私は8年ほど前に実父をがんで亡くしています。
享年71歳でした。
父は生前、昔気質な無口な人で、あまり「ありがとう」など感謝の言葉を口にするような人ではありませんでした。
私が夫(54歳)と結婚式を挙げるときにも、新婦両親のスピーチで「夫君、娘をよろしく頼む」と言っただけで終わるような人でした。
実母(77歳)曰く、「お父さん、あのときはとても緊張していたから」とのことでした。
しかし、披露宴に来てくださった親戚などへお礼もなくスピーチを終えた姿に、夫は最初は「あのお義父さんと上手くやっていけるかな」と不安を感じたそうです。
ただ、そういったお礼や挨拶もあまり口にしない人でしたが、がんの闘病中も辛いとは言わない人でした。
放射線科に移って日増しに痩せていき、時折咳込み、食事もあまり喉を通らなくなっているのに、顔を出すと「そんな毎日来んでええぞ」と怒ったように言ってきたことがあります。
しかし、担当医の先生曰く、処方されていた薬が父には合わない様子で、実際は「全身の痛みが相当出ているはず。

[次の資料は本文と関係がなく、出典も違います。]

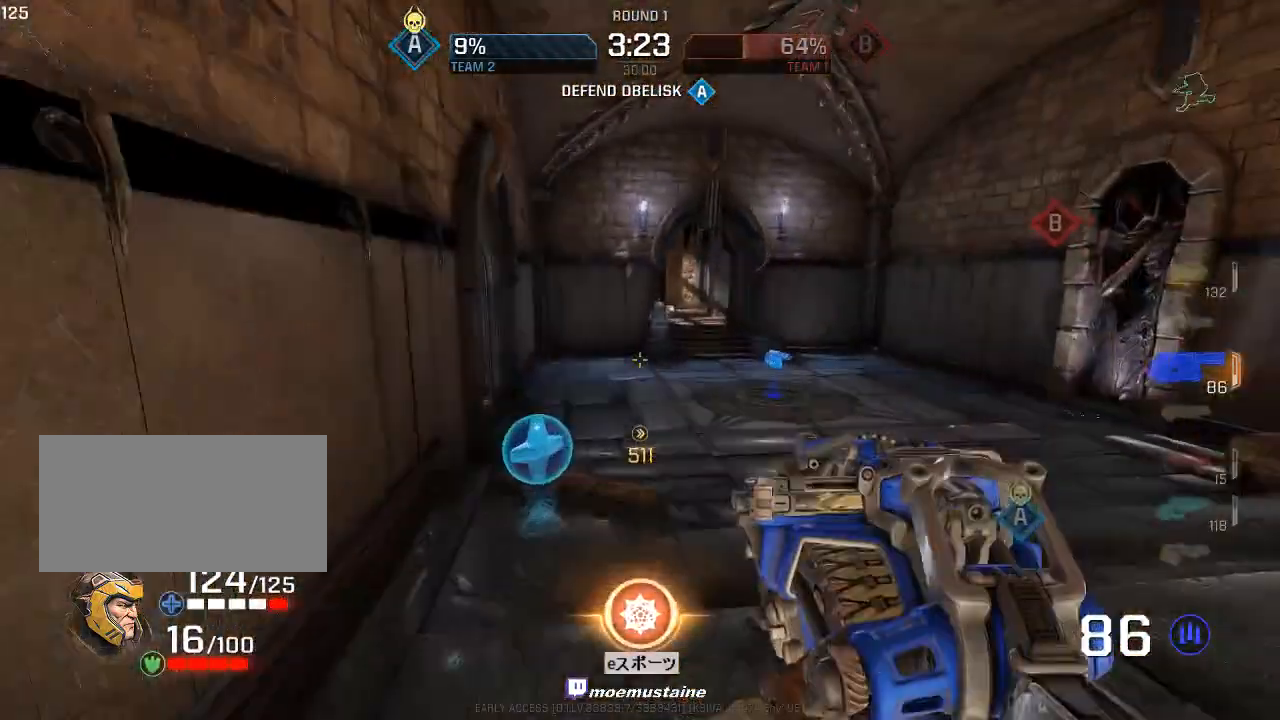
{"keys": ["d", "w"], "mouse": [], "events": [[267, "mouse_right", "down"], [400, "mouse_right", "up"]]}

水を飲むのさえ苦痛かもしれない」と心配そうでした。
そんな中、いつものように病室に行ったある日のことです。
その頃の父はすっかり弱ってしまい、一日中寝たり起きたりを繰り返していました。
そんなとき、母がたまたま不在だった瞬間のことでした。
私が父の病室で洗濯物などを片付けていると、ふと「ありがとう...」と聞こえたのです。
まさかと思って慌てて振り返ると、病室に入ったときには閉じていた父の目が、薄っすらと開いていました。
父と目が合いました。
その視線がしっかりしているような気がして、聞き間違いではないと感じました。
もうきちんとした言葉ではなく、かすれた声でしたが、父は確かに私に「ありがとう」とそう言ったのです。
その翌日、父は息を引き取りました。
最期まで病気と闘い、それに対しては「しんどい」とか「辛い」などは一切口にせず、私が最期に聞いた父の台詞は感謝の言葉でした。
今でも仏壇やお墓で手を合わせると、あのときの父の声とその言葉を思い出します。
そして、そのたびに涙が出てしまいます。
「ありがとう」
頑固だった父を思い浮かべながら、感謝することを忘れまいと生活しています。